There’s much to consider when pondering the merits of active versus passive bass guitar circuits.
As we saw in my previous column [“Exploring Passive Tone Controls,” December 2015], there are a lot of things one can do with passive circuits. It’s possible to create passive circuits to alter all portions of the frequency spectrum, but because their elements interact, these circuits often behave very specifically and rarely have the independent nature of an active EQ system. It turns out most passive circuits will only work as intended for a defined purpose.

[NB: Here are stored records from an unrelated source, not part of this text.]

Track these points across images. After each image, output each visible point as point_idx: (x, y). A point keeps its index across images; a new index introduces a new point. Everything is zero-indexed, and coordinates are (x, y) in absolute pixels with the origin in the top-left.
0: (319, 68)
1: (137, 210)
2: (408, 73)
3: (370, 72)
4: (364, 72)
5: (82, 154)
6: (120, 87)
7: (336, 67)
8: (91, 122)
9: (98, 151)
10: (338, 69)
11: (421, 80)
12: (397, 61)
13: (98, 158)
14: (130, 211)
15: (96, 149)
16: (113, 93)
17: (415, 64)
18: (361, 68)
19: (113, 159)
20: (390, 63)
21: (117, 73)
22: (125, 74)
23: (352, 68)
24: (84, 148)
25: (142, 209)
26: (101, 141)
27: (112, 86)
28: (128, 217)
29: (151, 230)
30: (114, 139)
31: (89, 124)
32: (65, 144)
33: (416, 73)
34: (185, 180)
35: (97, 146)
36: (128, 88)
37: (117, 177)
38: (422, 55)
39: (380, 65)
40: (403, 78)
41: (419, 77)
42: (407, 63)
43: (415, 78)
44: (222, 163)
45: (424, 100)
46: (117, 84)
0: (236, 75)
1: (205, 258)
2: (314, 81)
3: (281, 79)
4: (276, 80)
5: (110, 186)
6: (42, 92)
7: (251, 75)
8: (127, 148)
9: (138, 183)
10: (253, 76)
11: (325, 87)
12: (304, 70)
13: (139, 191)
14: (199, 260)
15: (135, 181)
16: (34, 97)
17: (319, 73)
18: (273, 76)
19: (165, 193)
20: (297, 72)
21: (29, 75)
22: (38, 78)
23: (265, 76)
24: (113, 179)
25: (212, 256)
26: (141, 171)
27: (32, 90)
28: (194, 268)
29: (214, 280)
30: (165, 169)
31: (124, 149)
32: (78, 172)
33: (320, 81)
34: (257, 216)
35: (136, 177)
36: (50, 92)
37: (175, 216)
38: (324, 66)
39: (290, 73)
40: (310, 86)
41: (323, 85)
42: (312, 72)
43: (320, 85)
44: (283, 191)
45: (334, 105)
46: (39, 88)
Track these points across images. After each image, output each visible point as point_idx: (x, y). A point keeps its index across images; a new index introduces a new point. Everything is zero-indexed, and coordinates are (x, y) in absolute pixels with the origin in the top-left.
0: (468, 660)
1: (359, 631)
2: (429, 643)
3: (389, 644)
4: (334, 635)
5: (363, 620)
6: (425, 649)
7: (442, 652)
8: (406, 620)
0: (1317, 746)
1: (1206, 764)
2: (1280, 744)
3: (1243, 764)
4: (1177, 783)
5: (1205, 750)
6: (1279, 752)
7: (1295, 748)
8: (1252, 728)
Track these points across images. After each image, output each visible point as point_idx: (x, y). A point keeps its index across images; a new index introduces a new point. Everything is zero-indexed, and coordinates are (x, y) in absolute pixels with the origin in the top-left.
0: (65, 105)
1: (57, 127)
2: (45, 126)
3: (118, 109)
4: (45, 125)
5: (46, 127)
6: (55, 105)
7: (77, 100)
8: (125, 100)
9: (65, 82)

Many players reject active electronics and favor passive circuits, calling them “pure” and tonally “natural.” And like a drummer’s snare, our basses are the most personal and emotional part of our rigs, so it seems reasonable to opt for simplicity. But in the end, you have to look at the complete signal chain, and even with a passive instrument, there are a lot of active elements that appear after the output jack. Insisting you want to keep your instrument simple and don’t like to deal with batteries is an argument that’s hard to refute, but—as always—this choice comes at a price. And an active element in an early stage of the signal chain can spare you from a lot of other “passive interactions.”
Let’s assume we have the common scenario of passive pickups running into passive volume and tone controls. It’s a simple and familiar wiring, but once you nose into the details, things can quickly turn less “natural.” Say you’re one of those bassists who often grabs the volume knob to adjust it for different parts of a song: When rotating the pot counterclockwise to reduce your volume, you’ll probably notice a corresponding loss of higher frequencies.
Is this acceptable? Well, that depends. Usually you turn down the volume because you want to get quieter. If that’s the case, then losing some timbral edge works to your advantage. But what if the whole band gets quieter? In that instance, you might want or need a more uniform tone between 1 and 10. For electric bassists, it’s a simple demand that should have a simple solution.
Our guitar friends are extremely sensitive about how their upper end behaves, so when playing through a fuzz or overdriven tube amp, they often use a treble bleed circuit (Fig. 1) to compensate for this loss of highs. Remember that in a passive circuit, everything influences everything and our system of pickups, pots, and cables forms a low-pass filter—the lower frequencies pass and the higher ones get cut off at a certain point. If either resistance or capacitance goes up, the cut-off frequency goes down. So rolling down the pot, and thus raising its resistance, causes the loss of treble.
To avoid this, the classic solution is to add a parallel capacitance right between the pot’s input from the pickup and its middle lug (as shown in our diagram) to form the opposing element of the low-pass filter. This high-pass filter compensates for the raised resistance, but as with everything passive, there is now a side effect: There isn’t an absolutely uniform tone over the full volume range, and this addition often causes too much treble at full volume.
To better assimilate the circuit to our tender ears, we throw in another parallel resistance to compensate for the amount of treble in our compensational circuit. Again, a bassist’s treble range isn’t as critical and sensitive as an overdriven guitar, but it’s worth noting that this parallel resistance affects the taper of the volume pot. In short: Having a more uniform tone while rolling down the volume results in a less uniform volume roll-off. Also, as the high-pass moniker implies, it cuts the low end, and if you don’t carefully choose the electrical values of these extra parts, it can cut a lot of lows.
The possibilities don’t end here, as there are also treble bleed wirings that use the cap and resistor in series, and another one that includes dual pots to add a variable resistance while turning down the volume. As bassists, we can usually ignore the complex versions, yet the message is clear: The more we tinker with the details, the more side effects we have to deal with.
This is nothing you’ll have to worry about in a humming, busy, loud stage environment, but remember, we only asked for a simple thing—a uniform tone at different volumes—and we’re already dealing with the side effects. Granted, we’re really digging into details. But even if their implications are actually more theoretical than not, it’s easy to imagine how broader passive tone controls might create other interdependencies and limitations ... something to explore in the future.